Das Wachboot ruderte hastig zurück, die Riemen wühlten das Wasser zu Schaum. Es war keine Zeit zu verlieren.
Bolitho brüllte:»Rammt sie! Schnell!»
Er vergaß das Brüllen, überhörte sogar den Knall eines weiteren Gewehrschusses, als der Schoner drehte und wie eine Galeere gegen das Wachboot stieß.
Es war ein markerschütternder Aufprall. Bolitho sah Riemen und Plankenstücke vorbeitreiben, Menschen mühten sich im
Wasser ab, deren Schreie im auffrischenden Wind und dem Killen der Segel untergingen.
Das Schatzschiff überragte sie turmhoch. Einige Gestalten, die sich soeben noch nach der Ursache der Detonationen umgesehen hatten, rannten die Reling entlang, andere zeigten gestikulierend auf den angreifenden Schoner.
«Klar zum Entern!«Bolitho griff zum Degen und zog den um seine Taille gebundenen Tampen enger. Als sie die letzten hundert Meter zurücklegten, hatte er die Gefahr und auch die Sorge um sein unzuverlässiges Auge vergessen.
«Ruder hart über! Runter mit dem Toppsegel!»
Gewehrkugeln flogen über ihre Köpfe, eine meißelte einen langen Splitter aus dem Deck.
«Feuer einstellen!«Parris schritt vorwärts und achtete auf seine Männer, die geduckt den Zusammenstoß mit dem Spanier erwarteten.
Bolitho erblickte die aufgehängten Netze, die sie am Entern hindern sollten, sah Gesichter durch die Maschen peilen, eine einzelne Figur ein Gewehr laden, und hielt sich mit einem Bein am Vorwant fest.
In der Bordwand des Spaniers klappte wie das Auge eines erwachenden Mannes eine Stückpforte auf.
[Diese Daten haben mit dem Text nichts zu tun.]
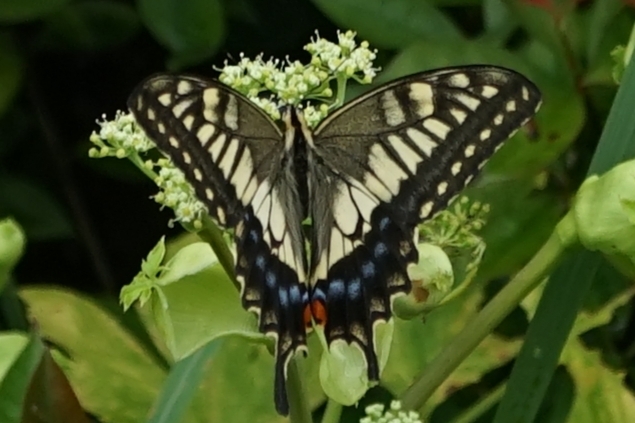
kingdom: Animalia
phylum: Arthropoda
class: Insecta
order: Lepidoptera
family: Papilionidae
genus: Papilio
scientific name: Papilio machaon
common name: Swallowtail
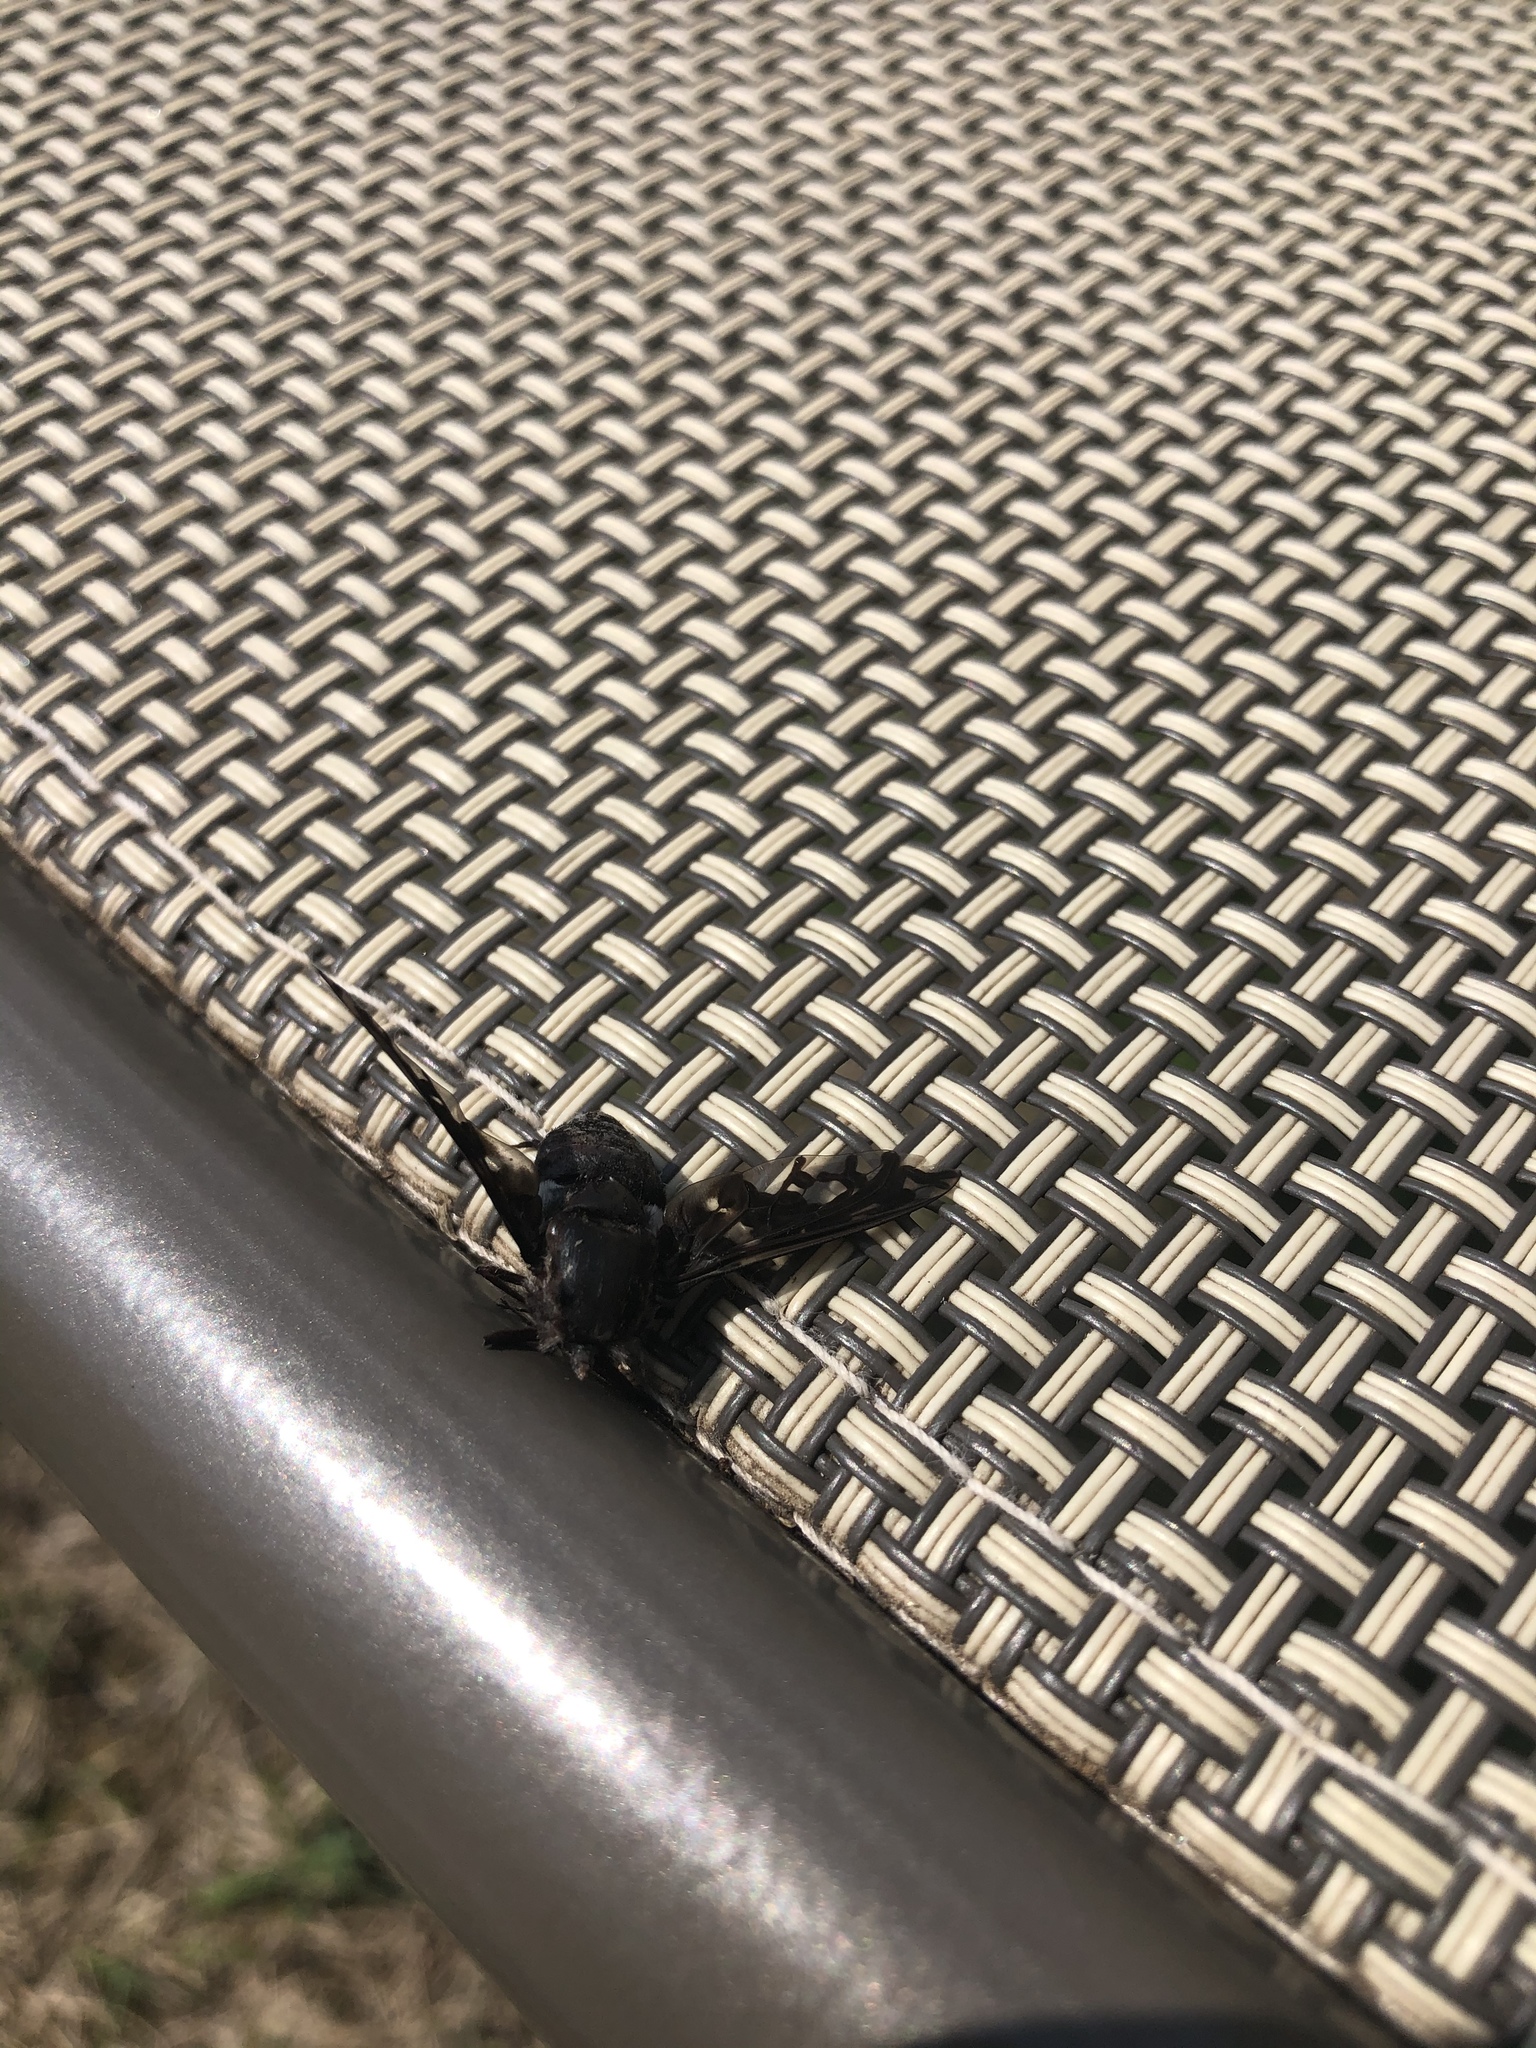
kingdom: Animalia
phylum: Arthropoda
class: Insecta
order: Diptera
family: Bombyliidae
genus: Xenox
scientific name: Xenox tigrinus
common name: Tiger bee fly
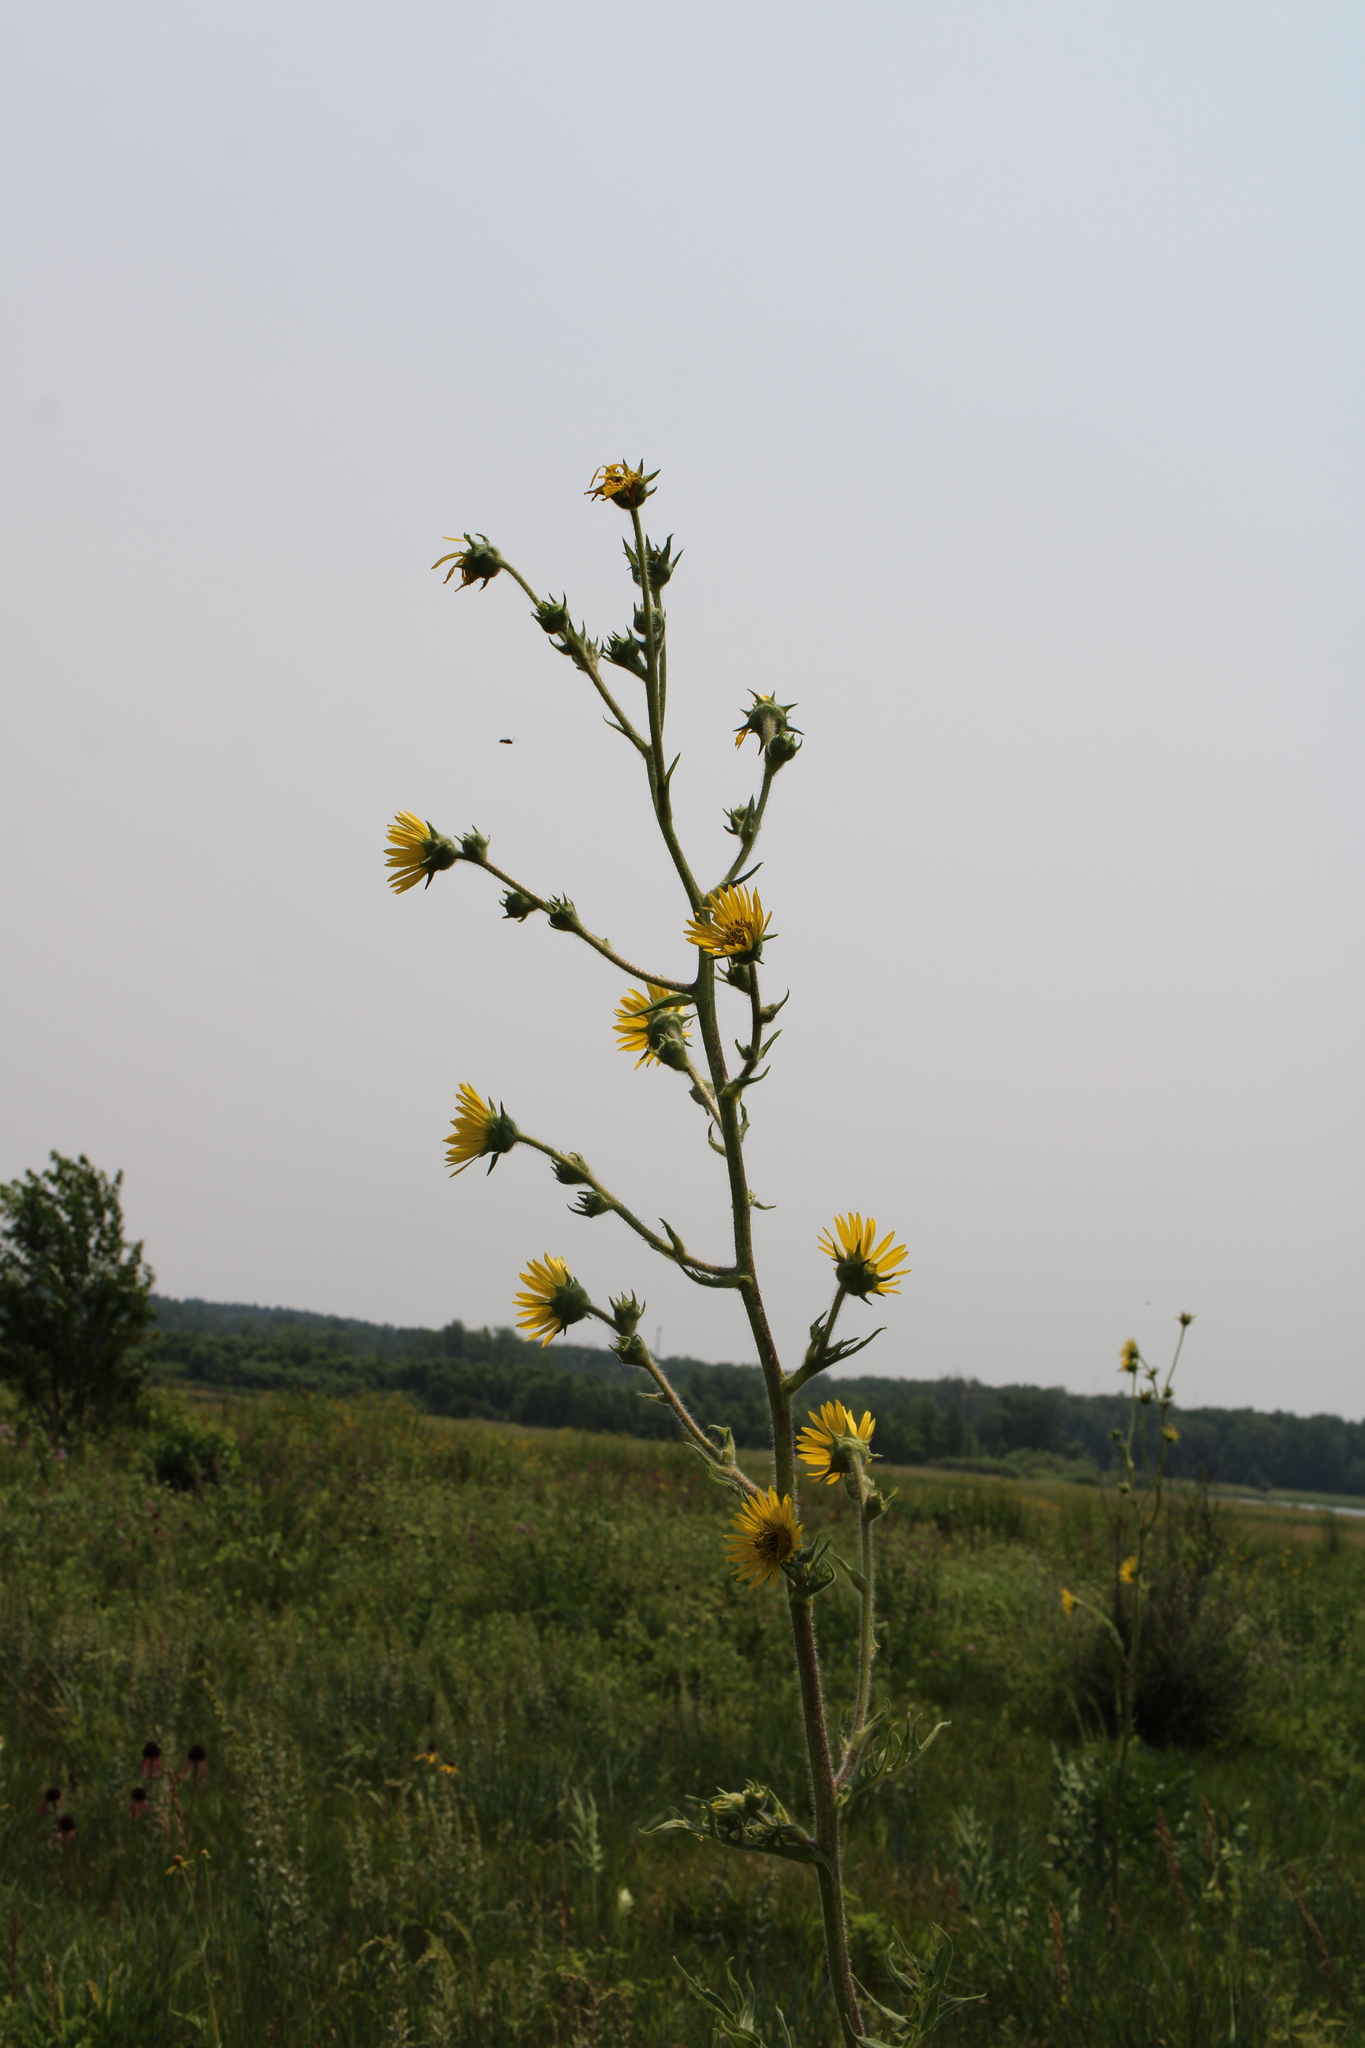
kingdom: Plantae
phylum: Tracheophyta
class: Magnoliopsida
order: Asterales
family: Asteraceae
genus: Silphium
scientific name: Silphium laciniatum
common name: Polarplant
Dann wurde die Mündung des Rohrs sichtbar, und Sekunden später zuckte die Feuerzunge hervor, der ein ohrenbetäubender Knall folgte. Doch war es nur eine trotzige Geste, die Kugel landete harmlos im Wasser wie ein springender Delphin.
Als auch das letzte Segel den Wind verlor, stieß der Klüverbaum des Schoners durch die Backbordwanten des Spaniers und zersplitterte. Zerrissenes Tauwerk und gebrochene Blöcke rieselten auf die Back, ehe beide Schiffsrümpfe mit einem fürchterlichen Krachen gegeneinander prallten. Der Vormast der Spica fiel wie ein abgesägter Zweig, aber durch seine zerfetzte Leinwand und wirre Takelage rannten Männer, blind für alles andere und nur bestrebt, den Feind zu entern.
«Drehbasse!«Bolitho riß den Fähnrich zur Seite, als die nächste
Basse in ihrem Pivot einruckte und ihre mörderische Ladung über die schnabelförmige Galion des Gegners prasselte. Männer fielen strampelnd ins Wasser. Ihre Schreie wurden unhörbar, als Parris mit den Sechspfündern feuern ließ.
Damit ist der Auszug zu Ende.